EXERCISES —
[a] According to the article on Google and Amazon's e-commerce rivalry, when did Google launch Google Home?
[b] Swap "booming" for "growing" in the article on Google and Amazon's e-commerce rivalry, and write out the passage starting with "This article was" and going on through "anyone to crack.".

DOCUMENT SEGMENT —

◇ ◇ ◇ ◇ ◇ ◇ ◇

This article was originally published on my Forbes column here.
E-commerce is booming, and one player is leading the charge. Amazon is expected to drive 80% of all e-commerce growth this year. That is tough market domination for anyone to crack.
Enter Google, Amazon’s long-time rival, which has recently begun pouring resources into its alternative e-commerce platform, Google Shopping. And the timing couldn’t be better: according to a survey from Survata, search engines’ share of U.S. consumers’ initial product searches grew from 28% to 36% between 2016 and 2017, while Amazon’s dropped from 55% in 2016 to 49% in 2017.
This isn’t the first time that Google has disrupted an area which Amazon dominates. They recently expanded their Home device range to directly compete with Amazon’s Echo line of devices. The reviews are split, despite Amazon’s long market monopoly; Google launched Google Home in November 2016, a full two years after Amazon debuted the Echo smart speaker and had launched two versions of the smaller Dot. The competition between the device’s voice assistants—Google’s Google Assistant and Amazon’s Alexa—remains just as tight.

◇ ◇ ◇ ◇ ◇ ◇ ◇

GIVEN ENTRIES —
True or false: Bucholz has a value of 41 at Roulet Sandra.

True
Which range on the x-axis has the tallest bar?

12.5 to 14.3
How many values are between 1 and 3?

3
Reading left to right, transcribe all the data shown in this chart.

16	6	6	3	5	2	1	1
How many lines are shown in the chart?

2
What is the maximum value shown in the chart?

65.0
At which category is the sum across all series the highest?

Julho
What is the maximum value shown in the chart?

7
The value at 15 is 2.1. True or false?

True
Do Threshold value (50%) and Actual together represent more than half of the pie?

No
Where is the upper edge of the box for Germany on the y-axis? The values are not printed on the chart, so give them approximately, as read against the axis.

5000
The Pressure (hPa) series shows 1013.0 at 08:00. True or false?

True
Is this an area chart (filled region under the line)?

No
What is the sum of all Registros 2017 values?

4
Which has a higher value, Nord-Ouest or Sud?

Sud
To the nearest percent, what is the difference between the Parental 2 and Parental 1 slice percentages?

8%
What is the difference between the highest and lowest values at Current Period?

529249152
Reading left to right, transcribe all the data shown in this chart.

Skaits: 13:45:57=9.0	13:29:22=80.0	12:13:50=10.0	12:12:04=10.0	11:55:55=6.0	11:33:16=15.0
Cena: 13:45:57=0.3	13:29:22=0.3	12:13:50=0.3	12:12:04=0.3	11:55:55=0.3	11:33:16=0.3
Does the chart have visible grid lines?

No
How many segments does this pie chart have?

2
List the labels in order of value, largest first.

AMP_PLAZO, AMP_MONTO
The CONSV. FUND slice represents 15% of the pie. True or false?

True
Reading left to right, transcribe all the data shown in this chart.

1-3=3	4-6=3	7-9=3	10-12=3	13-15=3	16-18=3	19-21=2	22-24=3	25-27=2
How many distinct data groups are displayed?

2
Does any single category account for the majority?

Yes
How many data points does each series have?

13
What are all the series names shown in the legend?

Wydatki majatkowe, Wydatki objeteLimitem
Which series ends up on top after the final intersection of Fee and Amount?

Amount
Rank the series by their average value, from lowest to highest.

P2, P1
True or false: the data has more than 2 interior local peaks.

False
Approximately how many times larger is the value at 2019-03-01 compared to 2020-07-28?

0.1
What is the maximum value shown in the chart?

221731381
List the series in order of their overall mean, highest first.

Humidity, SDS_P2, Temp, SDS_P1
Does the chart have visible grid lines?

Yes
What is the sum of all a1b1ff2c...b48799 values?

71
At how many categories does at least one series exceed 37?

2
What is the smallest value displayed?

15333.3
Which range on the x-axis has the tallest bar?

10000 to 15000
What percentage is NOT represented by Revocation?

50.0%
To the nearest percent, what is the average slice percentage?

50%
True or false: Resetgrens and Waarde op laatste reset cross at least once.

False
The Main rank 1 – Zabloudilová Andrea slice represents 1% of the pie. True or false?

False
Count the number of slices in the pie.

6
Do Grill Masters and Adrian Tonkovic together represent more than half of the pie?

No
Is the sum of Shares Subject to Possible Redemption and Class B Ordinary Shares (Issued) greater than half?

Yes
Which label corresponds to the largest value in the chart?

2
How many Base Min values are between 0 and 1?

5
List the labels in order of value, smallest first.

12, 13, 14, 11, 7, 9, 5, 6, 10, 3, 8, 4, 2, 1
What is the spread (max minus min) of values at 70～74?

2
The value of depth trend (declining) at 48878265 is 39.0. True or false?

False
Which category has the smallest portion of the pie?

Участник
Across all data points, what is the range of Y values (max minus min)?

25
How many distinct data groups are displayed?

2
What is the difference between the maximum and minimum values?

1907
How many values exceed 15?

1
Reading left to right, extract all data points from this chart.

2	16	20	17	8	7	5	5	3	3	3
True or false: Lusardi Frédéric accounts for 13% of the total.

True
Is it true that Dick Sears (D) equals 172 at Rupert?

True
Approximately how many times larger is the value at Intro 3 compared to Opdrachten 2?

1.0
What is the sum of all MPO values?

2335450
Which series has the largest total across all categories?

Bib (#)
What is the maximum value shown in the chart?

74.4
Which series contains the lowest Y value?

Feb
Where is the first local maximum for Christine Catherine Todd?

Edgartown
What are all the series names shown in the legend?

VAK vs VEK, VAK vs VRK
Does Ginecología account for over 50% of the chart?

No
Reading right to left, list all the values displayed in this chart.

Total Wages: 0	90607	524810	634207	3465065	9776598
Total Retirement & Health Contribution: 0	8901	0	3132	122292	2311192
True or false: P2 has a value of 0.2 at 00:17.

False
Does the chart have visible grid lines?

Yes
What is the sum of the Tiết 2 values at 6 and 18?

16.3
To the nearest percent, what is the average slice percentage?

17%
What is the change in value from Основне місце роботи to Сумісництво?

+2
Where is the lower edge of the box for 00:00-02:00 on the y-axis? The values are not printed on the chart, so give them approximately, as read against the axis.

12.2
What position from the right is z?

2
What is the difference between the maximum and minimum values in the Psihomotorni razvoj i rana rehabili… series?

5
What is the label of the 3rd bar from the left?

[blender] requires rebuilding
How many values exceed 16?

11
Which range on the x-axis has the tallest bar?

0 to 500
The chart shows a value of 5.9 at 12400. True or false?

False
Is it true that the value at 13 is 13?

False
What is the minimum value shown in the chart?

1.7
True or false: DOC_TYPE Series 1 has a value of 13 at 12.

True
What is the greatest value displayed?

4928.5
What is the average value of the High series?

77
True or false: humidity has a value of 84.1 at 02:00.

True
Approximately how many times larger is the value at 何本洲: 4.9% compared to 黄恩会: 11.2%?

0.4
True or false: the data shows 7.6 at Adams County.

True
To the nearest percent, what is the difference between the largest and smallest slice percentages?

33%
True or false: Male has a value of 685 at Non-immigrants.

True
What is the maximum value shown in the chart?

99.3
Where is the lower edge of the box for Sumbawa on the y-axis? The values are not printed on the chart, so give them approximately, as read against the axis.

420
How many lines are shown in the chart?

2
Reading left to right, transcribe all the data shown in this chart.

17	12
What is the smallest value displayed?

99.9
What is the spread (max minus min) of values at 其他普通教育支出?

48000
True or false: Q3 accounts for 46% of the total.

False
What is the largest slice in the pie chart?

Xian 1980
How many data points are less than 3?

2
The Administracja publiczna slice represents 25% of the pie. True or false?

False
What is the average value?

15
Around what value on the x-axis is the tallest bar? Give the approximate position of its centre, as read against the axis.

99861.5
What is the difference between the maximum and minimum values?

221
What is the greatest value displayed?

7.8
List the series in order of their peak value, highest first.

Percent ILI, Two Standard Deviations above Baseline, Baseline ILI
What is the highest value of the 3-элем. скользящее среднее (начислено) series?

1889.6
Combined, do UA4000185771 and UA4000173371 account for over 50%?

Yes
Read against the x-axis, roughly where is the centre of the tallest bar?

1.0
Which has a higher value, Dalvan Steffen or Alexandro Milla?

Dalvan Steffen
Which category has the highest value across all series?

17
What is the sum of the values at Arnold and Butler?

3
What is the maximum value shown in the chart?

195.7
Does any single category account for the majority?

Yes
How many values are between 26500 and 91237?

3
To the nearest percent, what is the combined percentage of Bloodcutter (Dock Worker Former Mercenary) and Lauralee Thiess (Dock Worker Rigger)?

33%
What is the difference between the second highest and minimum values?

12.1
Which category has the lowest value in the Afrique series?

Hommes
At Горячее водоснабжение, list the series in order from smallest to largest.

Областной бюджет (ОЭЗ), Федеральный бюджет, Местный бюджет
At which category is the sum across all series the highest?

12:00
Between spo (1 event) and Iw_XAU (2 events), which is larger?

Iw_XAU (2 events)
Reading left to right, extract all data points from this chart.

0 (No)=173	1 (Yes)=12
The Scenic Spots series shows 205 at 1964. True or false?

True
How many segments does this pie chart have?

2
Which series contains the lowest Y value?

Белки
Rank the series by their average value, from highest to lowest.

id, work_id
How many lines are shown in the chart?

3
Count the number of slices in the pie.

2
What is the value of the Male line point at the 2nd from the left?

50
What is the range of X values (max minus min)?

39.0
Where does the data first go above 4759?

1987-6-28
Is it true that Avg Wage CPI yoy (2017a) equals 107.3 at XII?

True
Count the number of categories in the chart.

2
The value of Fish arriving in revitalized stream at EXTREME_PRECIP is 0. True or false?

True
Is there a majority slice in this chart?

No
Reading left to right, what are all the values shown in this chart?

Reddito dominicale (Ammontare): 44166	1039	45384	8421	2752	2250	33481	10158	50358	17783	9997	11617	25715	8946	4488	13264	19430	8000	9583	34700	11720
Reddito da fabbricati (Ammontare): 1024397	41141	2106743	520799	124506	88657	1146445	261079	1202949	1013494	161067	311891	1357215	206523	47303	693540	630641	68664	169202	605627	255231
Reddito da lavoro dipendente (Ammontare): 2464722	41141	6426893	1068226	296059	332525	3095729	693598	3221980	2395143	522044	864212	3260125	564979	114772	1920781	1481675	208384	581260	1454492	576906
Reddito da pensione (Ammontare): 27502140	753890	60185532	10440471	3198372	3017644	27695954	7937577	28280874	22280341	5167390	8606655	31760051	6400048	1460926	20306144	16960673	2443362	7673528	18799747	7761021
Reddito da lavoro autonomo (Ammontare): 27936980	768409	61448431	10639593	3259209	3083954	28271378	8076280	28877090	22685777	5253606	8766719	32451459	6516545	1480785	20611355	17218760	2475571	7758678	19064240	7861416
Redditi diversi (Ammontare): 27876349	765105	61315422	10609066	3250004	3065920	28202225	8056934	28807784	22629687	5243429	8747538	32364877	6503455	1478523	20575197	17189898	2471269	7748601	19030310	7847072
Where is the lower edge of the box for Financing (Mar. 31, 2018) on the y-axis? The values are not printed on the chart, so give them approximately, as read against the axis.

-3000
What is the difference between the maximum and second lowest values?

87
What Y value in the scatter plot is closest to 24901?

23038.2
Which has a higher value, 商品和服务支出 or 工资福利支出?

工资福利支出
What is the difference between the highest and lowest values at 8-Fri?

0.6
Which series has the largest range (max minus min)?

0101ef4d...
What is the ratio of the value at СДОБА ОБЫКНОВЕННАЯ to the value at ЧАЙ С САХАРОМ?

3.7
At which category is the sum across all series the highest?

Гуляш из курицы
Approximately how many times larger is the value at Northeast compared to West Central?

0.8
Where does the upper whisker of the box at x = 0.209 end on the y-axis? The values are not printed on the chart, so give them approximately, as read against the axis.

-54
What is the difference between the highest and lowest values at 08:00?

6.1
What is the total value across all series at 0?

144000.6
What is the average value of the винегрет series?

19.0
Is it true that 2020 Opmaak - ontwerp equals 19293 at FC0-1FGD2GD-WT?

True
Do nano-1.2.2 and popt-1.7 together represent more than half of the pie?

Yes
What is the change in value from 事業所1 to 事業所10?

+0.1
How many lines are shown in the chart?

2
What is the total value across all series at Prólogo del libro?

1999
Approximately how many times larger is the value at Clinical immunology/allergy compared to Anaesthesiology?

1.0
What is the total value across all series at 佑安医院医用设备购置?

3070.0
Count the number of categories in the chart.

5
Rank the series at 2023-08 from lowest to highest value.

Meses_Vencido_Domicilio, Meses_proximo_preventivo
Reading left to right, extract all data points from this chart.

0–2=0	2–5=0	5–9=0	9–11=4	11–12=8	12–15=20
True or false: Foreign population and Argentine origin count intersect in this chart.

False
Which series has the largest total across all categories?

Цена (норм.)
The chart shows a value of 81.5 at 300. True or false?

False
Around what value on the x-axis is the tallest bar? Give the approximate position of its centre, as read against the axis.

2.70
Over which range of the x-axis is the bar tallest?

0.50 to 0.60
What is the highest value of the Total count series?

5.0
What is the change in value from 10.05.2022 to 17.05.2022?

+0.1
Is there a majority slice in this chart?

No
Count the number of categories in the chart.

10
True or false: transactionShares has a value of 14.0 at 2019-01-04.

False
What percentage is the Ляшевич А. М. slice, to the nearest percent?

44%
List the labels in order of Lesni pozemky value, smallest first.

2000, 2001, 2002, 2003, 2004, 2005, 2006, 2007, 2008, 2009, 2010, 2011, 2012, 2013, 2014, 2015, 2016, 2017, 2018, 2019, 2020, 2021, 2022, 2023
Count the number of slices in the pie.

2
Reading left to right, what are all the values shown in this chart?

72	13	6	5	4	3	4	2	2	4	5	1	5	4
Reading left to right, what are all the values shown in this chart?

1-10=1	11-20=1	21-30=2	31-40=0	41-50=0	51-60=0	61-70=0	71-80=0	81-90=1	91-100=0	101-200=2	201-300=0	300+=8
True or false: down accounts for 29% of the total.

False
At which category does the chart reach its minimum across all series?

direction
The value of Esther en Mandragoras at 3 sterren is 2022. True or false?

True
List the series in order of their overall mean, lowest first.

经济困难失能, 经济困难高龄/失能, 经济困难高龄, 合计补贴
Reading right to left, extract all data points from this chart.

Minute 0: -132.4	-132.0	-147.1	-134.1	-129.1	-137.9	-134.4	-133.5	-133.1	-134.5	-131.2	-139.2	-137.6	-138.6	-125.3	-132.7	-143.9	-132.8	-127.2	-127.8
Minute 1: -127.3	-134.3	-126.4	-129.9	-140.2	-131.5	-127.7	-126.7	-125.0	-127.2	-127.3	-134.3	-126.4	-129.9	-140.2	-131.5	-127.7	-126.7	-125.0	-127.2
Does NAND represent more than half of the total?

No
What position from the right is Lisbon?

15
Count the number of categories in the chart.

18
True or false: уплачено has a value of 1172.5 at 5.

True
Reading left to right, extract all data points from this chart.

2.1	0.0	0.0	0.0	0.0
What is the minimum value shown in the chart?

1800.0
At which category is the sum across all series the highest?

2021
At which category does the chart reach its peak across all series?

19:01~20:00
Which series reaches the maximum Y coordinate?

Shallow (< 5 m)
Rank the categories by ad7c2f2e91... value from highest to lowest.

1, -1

◇ ◇ ◇ ◇ ◇ ◇ ◇

EXERCISE RESULTS —
[a] November 2016

[b]
This article was originally published on my Forbes column here.
E-commerce is growing, and one player is leading the charge. Amazon is expected to drive 80% of all e-commerce growth this year. That is tough market domination for anyone to crack.